━━ DATASET ━━

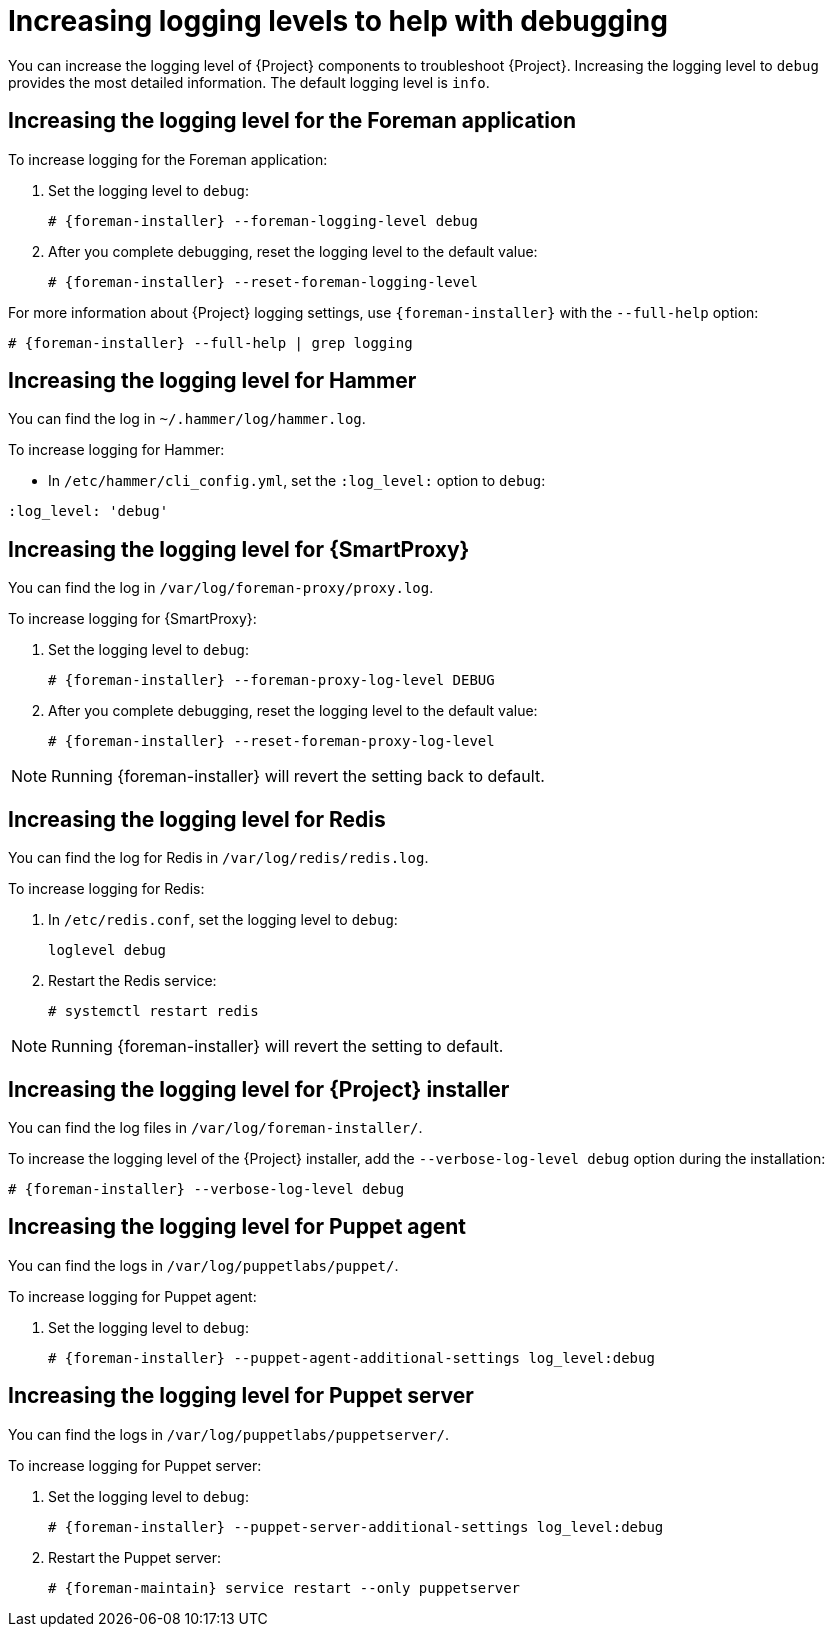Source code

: [id="Increasing_Logging_Levels_to_Help_with_Debugging_{context}"]
= Increasing logging levels to help with debugging

You can increase the logging level of {Project} components to troubleshoot {Project}.
Increasing the logging level to `debug` provides the most detailed information.
The default logging level is `info`.

== Increasing the logging level for the Foreman application

To increase logging for the Foreman application:

. Set the logging level to `debug`:
+
[options="nowrap", subs="+quotes,verbatim,attributes"]
----
# {foreman-installer} --foreman-logging-level debug
----
. After you complete debugging, reset the logging level to the default value:
+
[options="nowrap", subs="+quotes,verbatim,attributes"]
----
# {foreman-installer} --reset-foreman-logging-level
----

For more information about {Project} logging settings, use `{foreman-installer}` with the `--full-help` option:

[options="nowrap", subs="+quotes,verbatim,attributes"]
----
# {foreman-installer} --full-help | grep logging
----

== Increasing the logging level for Hammer

You can find the log in `~/.hammer/log/hammer.log`.

To increase logging for Hammer:

* In `/etc/hammer/cli_config.yml`, set the `:log_level:` option to `debug`:

[options="nowrap", subs="+quotes,verbatim,attributes"]
----
:log_level: 'debug'
----

== Increasing the logging level for {SmartProxy}

You can find the log in `/var/log/foreman-proxy/proxy.log`.

To increase logging for {SmartProxy}:

. Set the logging level to `debug`:
+
[options="nowrap", subs="+quotes,verbatim,attributes"]
----
# {foreman-installer} --foreman-proxy-log-level DEBUG
----
. After you complete debugging, reset the logging level to the default value:
+
[options="nowrap", subs="+quotes,verbatim,attributes"]
----
# {foreman-installer} --reset-foreman-proxy-log-level
----

[NOTE]
====
Running {foreman-installer} will revert the setting back to default.
====

ifdef::katello,orcharhino,satellite[]
== Increasing the logging level for Candlepin

You can find the logs in `/var/log/candlepin/candlepin.log` and `/var/log/candlepin/error.log`.

To increase logging for Candlepin:

. Set the logging level to `DEBUG`:
+
[options="nowrap", subs="+quotes,verbatim,attributes"]
----
# {foreman-installer} --katello-candlepin-loggers log4j.logger.org.candlepin:DEBUG
----

If the candlepin log files are too verbose, you can decrease the default debug level:

[options="nowrap", subs="+quotes,verbatim,attributes"]
----
# {foreman-installer} \
--katello-candlepin-loggers log4j.logger.org.candlepin:DEBUG \
--katello-candlepin-loggers log4j.logger.org.candlepin.resource.ConsumerResource:WARN \
--katello-candlepin-loggers log4j.logger.org.candlepin.resource.HypervisorResource:WARN
----

. After you complete debugging, reset the logging level to the default value:
+
[options="nowrap", subs="+quotes,verbatim,attributes"]
----
# {foreman-installer} --reset-katello-candlepin-loggers
----
endif::[]

== Increasing the logging level for Redis

You can find the log for Redis in `/var/log/redis/redis.log`.

To increase logging for Redis:

. In `/etc/redis.conf`, set the logging level to `debug`:
+
[options="nowrap", subs="+quotes,verbatim,attributes"]
----
loglevel debug
----
. Restart the Redis service:
+
[options="nowrap", subs="+quotes,verbatim,attributes"]
----
# systemctl restart redis
----

[NOTE]
====
Running {foreman-installer} will revert the setting to default.
====

== Increasing the logging level for {Project} installer

You can find the log files in `/var/log/foreman-installer/`.

To increase the logging level of the {Project} installer, add the `--verbose-log-level debug` option during the installation:

[options="nowrap", subs="+quotes,verbatim,attributes"]
----
# {foreman-installer} --verbose-log-level debug
----

ifdef::katello,orcharhino,satellite[]
== Increasing the logging level for Pulp

By default, Pulp logs to `syslog`.
You can view the log in `/var/log/messages` or with `journalctl`.

To increase logging for Pulp:

. In `/etc/pulp/settings.py`, set the logging level to `DEBUG`:
+
[options="nowrap", subs="+quotes,verbatim,attributes"]
----
LOGGING = {"dynaconf_merge": True, "loggers": {'': {'handlers': ['console'], 'level': 'DEBUG'}}}
----
. Restart the Pulp services:
+
[options="nowrap", subs="+quotes,verbatim,attributes"]
----
# systemctl restart \
pulpcore-api \
pulpcore-content \
pulpcore-resource-manager \
pulpcore-worker@1 \
pulpcore-worker@2 \
redis
----
endif::[]

== Increasing the logging level for Puppet agent

You can find the logs in `/var/log/puppetlabs/puppet/`.

To increase logging for Puppet agent:

ifdef::satellite[]
. Ensure Puppet is enabled in your {Project}.
For more information, see {ManagingConfigurationsPuppetDocURL}Enabling_Puppet_Integration_managing-configurations-puppet[Enabling Puppet Integration with Satellite] in _{ManagingConfigurationsPuppetDocTitle}_.
endif::[]
. Set the logging level to `debug`:
+
[options="nowrap", subs="+quotes,verbatim,attributes"]
----
# {foreman-installer} --puppet-agent-additional-settings log_level:debug
----

== Increasing the logging level for Puppet server

You can find the logs in `/var/log/puppetlabs/puppetserver/`.

To increase logging for Puppet server:

ifdef::satellite[]
. Ensure Puppet is enabled in your {Project}.
For more information, see {ManagingConfigurationsPuppetDocURL}Enabling_Puppet_Integration_managing-configurations-puppet[Enabling Puppet Integration with Satellite] in _{ManagingConfigurationsPuppetDocTitle}_.
endif::[]
. Set the logging level to `debug`:
+
[options="nowrap", subs="+quotes,verbatim,attributes"]
----
# {foreman-installer} --puppet-server-additional-settings log_level:debug
----
. Restart the Puppet server:
+
[options="nowrap", subs="+quotes,verbatim,attributes"]
----
# {foreman-maintain} service restart --only puppetserver
----

ifdef::foreman-el,orcharhino[]
== Increasing the logging level for Salt

Salt Master logs to `/var/log/salt/master`.
Salt Minions log to `/var/log/salt/minion`.

To increase the logging level for Salt Master or Salt Minion:

* In `/etc/salt/master` or `/etc/salt/minion`, set the logging level to `debug`:

[options="nowrap", subs="+quotes,verbatim,attributes"]
----
log_level: debug
----
endif::[]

━━━

■ **TO DO**
Without any pictures, transcribe the listing above exactly as written.

■ **RESPONSE BELOW**
Source code

: [id="Increasing_Logging_Levels_to_Help_with_Debugging_{context}"]
= Increasing logging levels to help with debugging

You can increase the logging level of {Project} components to troubleshoot {Project}.
Increasing the logging level to `debug` provides the most detailed information.
The default logging level is `info`.

== Increasing the logging level for the Foreman application

To increase logging for the Foreman application:

. Set the logging level to `debug`:
+
[options="nowrap", subs="+quotes,verbatim,attributes"]
----
# {foreman-installer} --foreman-logging-level debug
----
. After you complete debugging, reset the logging level to the default value:
+
[options="nowrap", subs="+quotes,verbatim,attributes"]
----
# {foreman-installer} --reset-foreman-logging-level
----

For more information about {Project} logging settings, use `{foreman-installer}` with the `--full-help` option:

[options="nowrap", subs="+quotes,verbatim,attributes"]
----
# {foreman-installer} --full-help | grep logging
----

== Increasing the logging level for Hammer

You can find the log in `~/.hammer/log/hammer.log`.

To increase logging for Hammer:

* In `/etc/hammer/cli_config.yml`, set the `:log_level:` option to `debug`:

[options="nowrap", subs="+quotes,verbatim,attributes"]
----
:log_level: 'debug'
----

== Increasing the logging level for {SmartProxy}

You can find the log in `/var/log/foreman-proxy/proxy.log`.

To increase logging for {SmartProxy}:

. Set the logging level to `debug`:
+
[options="nowrap", subs="+quotes,verbatim,attributes"]
----
# {foreman-installer} --foreman-proxy-log-level DEBUG
----
. After you complete debugging, reset the logging level to the default value:
+
[options="nowrap", subs="+quotes,verbatim,attributes"]
----
# {foreman-installer} --reset-foreman-proxy-log-level
----

[NOTE]
====
Running {foreman-installer} will revert the setting back to default.
====

ifdef::katello,orcharhino,satellite[]
== Increasing the logging level for Candlepin

You can find the logs in `/var/log/candlepin/candlepin.log` and `/var/log/candlepin/error.log`.

To increase logging for Candlepin:

. Set the logging level to `DEBUG`:
+
[options="nowrap", subs="+quotes,verbatim,attributes"]
----
# {foreman-installer} --katello-candlepin-loggers log4j.logger.org.candlepin:DEBUG
----

If the candlepin log files are too verbose, you can decrease the default debug level:

[options="nowrap", subs="+quotes,verbatim,attributes"]
----
# {foreman-installer} \
--katello-candlepin-loggers log4j.logger.org.candlepin:DEBUG \
--katello-candlepin-loggers log4j.logger.org.candlepin.resource.ConsumerResource:WARN \
--katello-candlepin-loggers log4j.logger.org.candlepin.resource.HypervisorResource:WARN
----

. After you complete debugging, reset the logging level to the default value:
+
[options="nowrap", subs="+quotes,verbatim,attributes"]
----
# {foreman-installer} --reset-katello-candlepin-loggers
----
endif::[]

== Increasing the logging level for Redis

You can find the log for Redis in `/var/log/redis/redis.log`.

To increase logging for Redis:

. In `/etc/redis.conf`, set the logging level to `debug`:
+
[options="nowrap", subs="+quotes,verbatim,attributes"]
----
loglevel debug
----
. Restart the Redis service:
+
[options="nowrap", subs="+quotes,verbatim,attributes"]
----
# systemctl restart redis
----

[NOTE]
====
Running {foreman-installer} will revert the setting to default.
====

== Increasing the logging level for {Project} installer

You can find the log files in `/var/log/foreman-installer/`.

To increase the logging level of the {Project} installer, add the `--verbose-log-level debug` option during the installation:

[options="nowrap", subs="+quotes,verbatim,attributes"]
----
# {foreman-installer} --verbose-log-level debug
----

ifdef::katello,orcharhino,satellite[]
== Increasing the logging level for Pulp

By default, Pulp logs to `syslog`.
You can view the log in `/var/log/messages` or with `journalctl`.

To increase logging for Pulp:

. In `/etc/pulp/settings.py`, set the logging level to `DEBUG`:
+
[options="nowrap", subs="+quotes,verbatim,attributes"]
----
LOGGING = {"dynaconf_merge": True, "loggers": {'': {'handlers': ['console'], 'level': 'DEBUG'}}}
----
. Restart the Pulp services:
+
[options="nowrap", subs="+quotes,verbatim,attributes"]
----
# systemctl restart \
pulpcore-api \
pulpcore-content \
pulpcore-resource-manager \
pulpcore-worker@1 \
pulpcore-worker@2 \
redis
----
endif::[]

== Increasing the logging level for Puppet agent

You can find the logs in `/var/log/puppetlabs/puppet/`.

To increase logging for Puppet agent:

ifdef::satellite[]
. Ensure Puppet is enabled in your {Project}.
For more information, see {ManagingConfigurationsPuppetDocURL}Enabling_Puppet_Integration_managing-configurations-puppet[Enabling Puppet Integration with Satellite] in _{ManagingConfigurationsPuppetDocTitle}_.
endif::[]
. Set the logging level to `debug`:
+
[options="nowrap", subs="+quotes,verbatim,attributes"]
----
# {foreman-installer} --puppet-agent-additional-settings log_level:debug
----

== Increasing the logging level for Puppet server

You can find the logs in `/var/log/puppetlabs/puppetserver/`.

To increase logging for Puppet server:

ifdef::satellite[]
. Ensure Puppet is enabled in your {Project}.
For more information, see {ManagingConfigurationsPuppetDocURL}Enabling_Puppet_Integration_managing-configurations-puppet[Enabling Puppet Integration with Satellite] in _{ManagingConfigurationsPuppetDocTitle}_.
endif::[]
. Set the logging level to `debug`:
+
[options="nowrap", subs="+quotes,verbatim,attributes"]
----
# {foreman-installer} --puppet-server-additional-settings log_level:debug
----
. Restart the Puppet server:
+
[options="nowrap", subs="+quotes,verbatim,attributes"]
----
# {foreman-maintain} service restart --only puppetserver
----

ifdef::foreman-el,orcharhino[]
== Increasing the logging level for Salt

Salt Master logs to `/var/log/salt/master`.
Salt Minions log to `/var/log/salt/minion`.

To increase the logging level for Salt Master or Salt Minion:

* In `/etc/salt/master` or `/etc/salt/minion`, set the logging level to `debug`:

[options="nowrap", subs="+quotes,verbatim,attributes"]
----
log_level: debug
----
endif::[]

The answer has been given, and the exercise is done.